El hombre desde la remota antigüedad ha convertido la palabra "Paz" en una fe. No existe ninguna etapa de la historia mundial en la cual personas y pueblos en general no hayan clamado porque se cumpla en toda su magnitud el enorme significado que encierra.
La paloma blanca es el símbolo adoptado para identificarla. Sin embargo, cada cierto tiempo, la paloma echa a volar, se rompen los acuerdos, y regresamos a la barbarie, con la carga de odio y destrucción que acompaña a su antónimo: Guerra.
La historia de nuestro país se inició con el brutal exterminio de los nativos durante la conquista hispánica. Las luchas por nuestra independencia abarcaron casi todo el siglo XIX. Durante más de la mitad del siglo XX, la violencia estuvo presente en los grupos revolucionarios en desacuerdo con los gobiernos republicanos. A partir de 1959, se ha vivido en un ambiente de guerra constante contra los Estados Unidos.
Desde mi niñez oigo hablar de violencia y la he podido constatar a mi alrededor pues mi padre fue policía hasta el triunfo de la revolución.
El poder revolucionario trajo consigo los fusilamientos de los acusados de cometer crímenes durante el anterior régimen, aunque los revolucionarios a veces practicaron acciones terroristas para combatirlo.

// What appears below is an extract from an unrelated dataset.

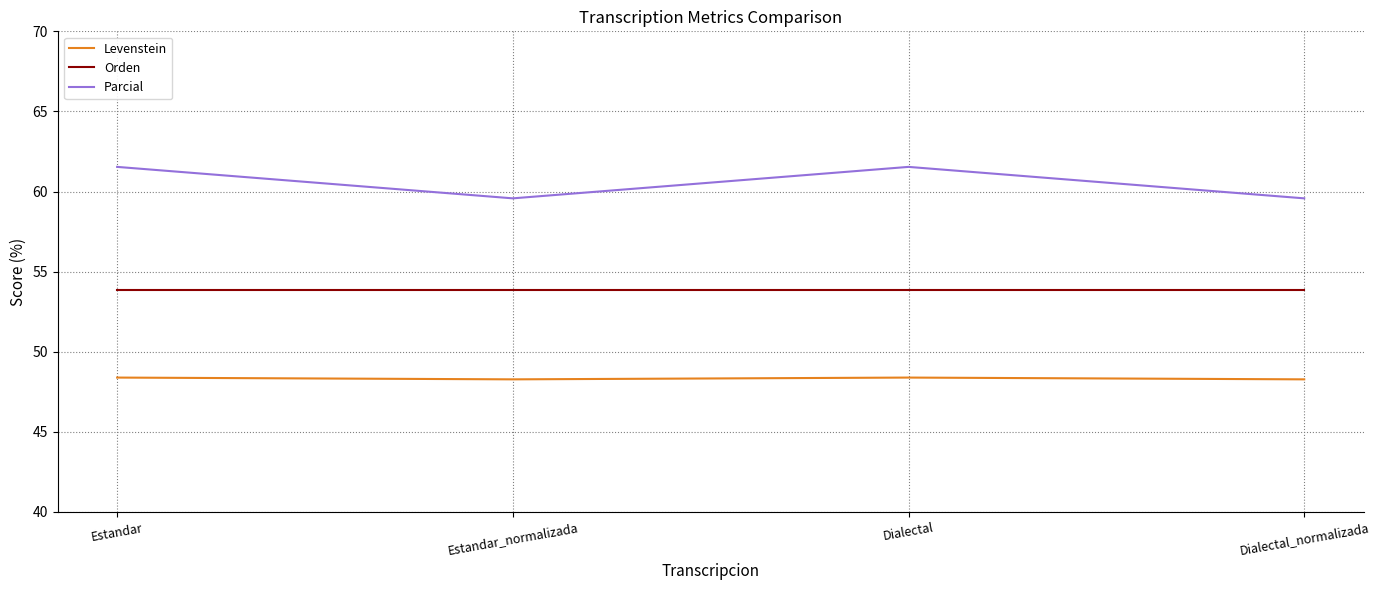

What are all the series names shown in the legend?

Levenstein, Orden, Parcial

Los primeros años de la Revolución trajeron confrontaciones con los exiliados armados que se infiltraron procedentes de estados Unidos y otros inconformes alzados en las montañas contra el nuevo régimen que se había impuesto por la fuerza. Esto creó un nuevo clima de inquietud que mantuvo al pueblo en una constante tensión.

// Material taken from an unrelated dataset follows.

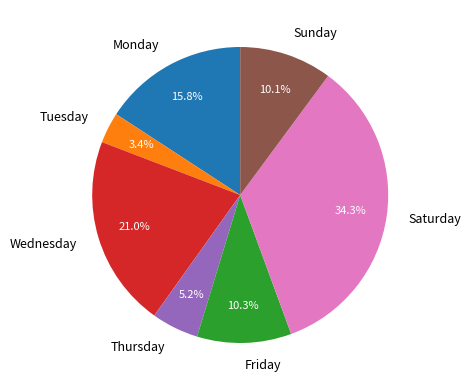

Do Friday and Thursday together represent more than half of the pie?

No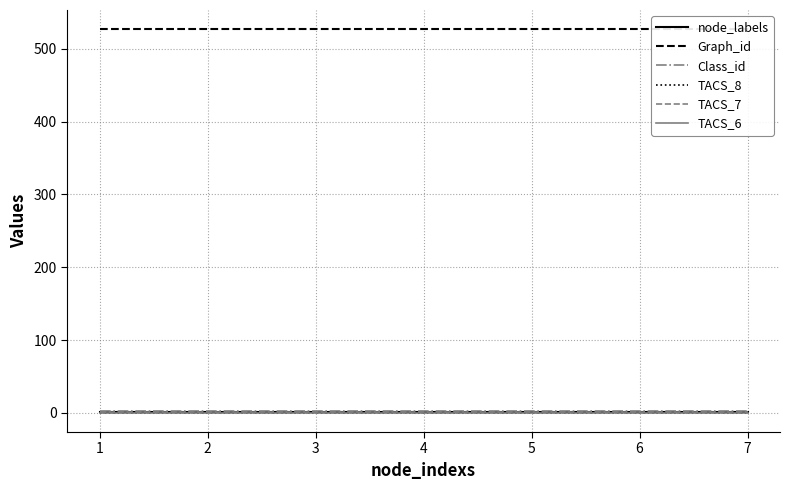

What is the total value across all series at 4?

531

Las consignas expresadas hasta la saciedad en todos los medios de comunicación por los máximos dirigentes actuales y coreadas como un eco por sus seguidores, se han convertido en el sonsonete diario como verdad irrefutable.
Gustavo Le Bon plantea en su famoso libro "Psicología de las Multitudes", que mediante los principios de "afirmación, repetición y contagio", se incrementa el pensamiento guerrerista.
Un cambio en la actitud de agresión directa desde el exterior contra Cuba se observa a partir de mediados de la década de los 70 del siglo anterior. Sin embargo, esa es la etapa en la cual nuestros gobernantes recrudecieron su intervención directa con armamento, hombres y entrenamiento a guerrilleros extranjeros en varios países de Asia, África y América Latina bajo el principio del "internacionalismo".
En los últimos tiempos, al parecer, se ha creado cierto entendimiento para favorecer las relaciones entre Cuba y Estados Unidos a través del diálogo directo o con intermediarios. Pero todas las gestiones se han visto frustradas por la intransigencia de las autoridades cubanas y su caprichosa ideología antidemocrática
¿Cuándo encontraremos por fin la paz? ¿Es un mito? ¿Es irrealizable? La respuesta salta a la vista. El día en que desaparezcan aquellos que interfieren en este sueño de la humanidad producto de sus exigencias y ambiciones personales llegaremos a darnos un abrazo fraternal para convivir sin odio ni rencor en ese lugar hoy utópico, que será real en el mañana. Ese día de fiesta llegará y entonces si gritaremos: ¡Viva la Paz!